Accueil > Actualité ciné > Critique > Willy 1er mardi 18 octobre 2016

Critique Willy 1er

© UFO Distribution

Dédoublement mortel, par Clément Graminiès

Willy 1er

Co-réalisé par quatre vingtenaires venus du nord de la France, Willy 1er est de ces projets un peu casse-gueules qui sèment le trouble et distillent un léger malaise au point de questionner sur l’intention de départ. Si Daniel Vannet, quinquagénaire devenu acteur sur le tard, porte entièrement le film sur les épaules au point d’incarner deux frères jumeaux (l’un se suicidant, l’autre tentant de surmonter ce deuil), c’est qu’il a avant tout une histoire, un physique et un retard intellectuel qui le distinguent du tout-venant. C’est justement dans le cadre d’une association luttant contre l’illettrisme que les réalisateurs ont fait sa connaissance puis ont décidé de lui consacrer un premier court-métrage, Perrault, La Fontaine, mon cul !, qui démontrait déjà l’engagement dont l’acteur pouvait faire preuve pour incarner un personnage si proche de de lui. Bien heureusement, ce jeu ambigu entre composition et réalité, fiction et approche du documentaire pas très loin d’un épisode de Strip-tease, se solde ici par un regard plutôt bienveillant de la part des quatre réalisateurs, généralement à juste hauteur de leur acteur pour ne pas être suspectés de s’amuser de sa différence, accompagnant même avec une certaine emphase la manière dont son personnage conquiert sa liberté. C’est d’ailleurs ce mouvement qui constitue la partie la plus intéressante du film : d’un deuil si difficile à surmonter qui l’isole encore un peu plus au sein de son village du nord de la France, Willy va puiser en lui la force de trouver du travail et de prendre un appartement dans la petite ville d’à côté, comme si vivre à quelques kilomètres de là où on a passé sa vie marquait un point de rupture et signifiait un dépassement de soi.

Apprentissage et dérapage

De scènes cocasses en nouvelles rencontres (plus ou moins bonnes), notre personnage va donc explorer des territoires inédits pour mieux revenir vers la figure de son frère décédé qui lui manque tant.

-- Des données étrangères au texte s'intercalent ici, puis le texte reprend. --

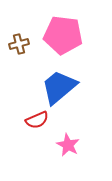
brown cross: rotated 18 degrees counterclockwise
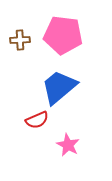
brown cross: moved 1 px right, 4 px up; rotated 12 degrees clockwise
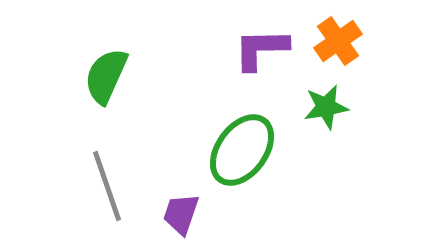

Le cheminement pourrait émouvoir (et l’émotion affleure parfois, notamment lorsqu’une amitié improbable avec un jeune collègue homosexuel et transformiste l’amène à évoquer les disparus) s’il n’était pas plombé par un naturalisme exagérément blafard qui donne l’impression d’une plongée sociologique parmi les Ch’tis empêtrés dans le dénuement matériel et la misère intellectuelle. Le résultat, d’une prudence qui vire trop souvent à la complaisance, n’a ni l’ironie féroce des Deschiens, ni l’ampleur tragique d’un film de Bruno Dumont : on nage dans un plein entre-deux où les cadres, les axes de caméra et le découpage sentent bon le compromis (les réalisateurs revendiquent d’avoir tout fait à quatre), privant le film d’une vraie vision sur le sujet. Et pourtant, on ne cessera de répéter que Daniel Vannet, dans sa pleine spontanéité, offrait un potentiel plutôt intéressant : une présence qui attrape la lumière, un corps rond capable de contenir une violence inquiétante (notamment lors d’une scène qui l’oppose à sa tutrice incarnée par Noémie Lvovsky). Mais pour toucher à la vérité de ce personnage, il aurait fallu que les réalisateurs donnent un peu moins l’impression d’avoir flairé le bon coup marketing et ne se limitent pas qu’à la seule présence de leur acteur pour justifier l’existence de leur film.